タテよこ斜め縦横無尽

田舎の年金暮らしのたわごと

エピジェネティクスとは

生物学者である福岡伸一氏の「動的平衡3」を読んでいたら面白いことが書いてあった。

 上図左(実験1)は本に書いてあった実験内容で、「匂い(サクラの香り)と電気ショックで条件付けしたマウスは、その恐怖体験の記憶がまるで遺伝するかのように、その子や孫の世代においても、その匂いを与えるだけで恐怖反応を引き起こす」というものである。この実験は、まるでラマルクが提唱した用不用説のごとく、後天的に獲得した何かが子に遺伝していることを示している。
 上図右(実験2)は、マウスのトラウマが後代へどのように伝達されるかを示唆する実験である。出産直後の2週間ほどの時期に母親から何度も引き離されるという精神的なショックをあたえられたマウスは、成体となった後に行動異常を起こすようになる。このトラウマ・マウスが産んだ第一世代のオスの精子から抽出したRNAを、トラウマ経験の無いマウスの受精卵に注入したところ、なんと産まれたその子マウスは成体になって異常行動を示したという。
 2つの実験は共に、遺伝子自身に変化は無くても、遺伝子を取り巻く何かが変化し、その何かが親から子へ遺伝したことを意味している。エピジェネティクスとは、DNAの塩基配列を変えずに、細胞が遺伝子の働きを制御する仕組みを研究する学問である。さて、後天的に獲得されたどんな変化が子に遺伝するのであろうか?

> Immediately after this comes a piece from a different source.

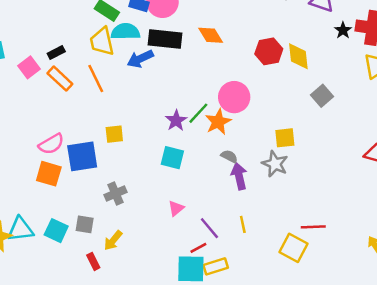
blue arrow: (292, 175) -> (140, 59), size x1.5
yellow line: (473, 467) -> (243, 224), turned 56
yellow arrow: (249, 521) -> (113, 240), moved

 上図は、染色体の構造を示しているが、DNAには、遺伝子が読み取れる状態(活性化している領域)と読み取れない状態(活性化できない領域)との2つの状態領域が存在することが分かる。受精卵の時はDNAの全ての領域が読み取り可能であるが、それが細胞分裂して様々な細胞へ分化するにつれて、その細胞に不必要な(例えば筋肉細胞に消化酵素生成は必要ない)DNA領域が活性化できない領域として封印される。これは、遺伝子の発現のON/OFFが遺伝子の回りの環境変化で生じることを示している。遺伝子の回りには、遺伝子発現の時期、発現時間、発現量等を調節する様々な環境(構造、機構)が揃っており、もしこれらの周辺環境が親から子へ遺伝するとなると、親が後天的に獲得した周辺環境への対応が、子へ遺伝することになる。

 上図は、ヒストン(DNAを巻き付ける芯棒)修飾にて、遺伝子読み取りの 活性/不活性 が変わることを示している。実験1では、この匂い(サクラの香り)の嗅覚レセプター遺伝子のメチル化の度合いが低く、マウスがこの匂いに敏感になっていることが確認された。マウスの嗅覚レセプターは1000種類もあるが、このマウスの嗅覚細胞では、普通の環境なら活性化が低下するサクラの香りに対する遺伝子の活性度合いが高く保持されていたことになる。
 最後に残る問題は、細胞分化した先の体細胞に保持された遺伝子回りのエピジェネティックな情報がどのように生殖細胞へと伝達されるかである。実験2では、短鎖RNAや長鎖RNAがその役割を担っていることが推測される。

 上図はエクソソームの働きを示す。体細胞から生殖細胞への情報(RNA)伝達の役割を、このエクソソームが担っている可能性は十分ある。上図において、「エクソソームを放出する細胞」を体細胞、「エクソソームを受信する細胞」を生殖細胞と読み替えれば、体細胞から生殖細胞への情報(RNA)伝達の仕組みの姿が見えてくるのである。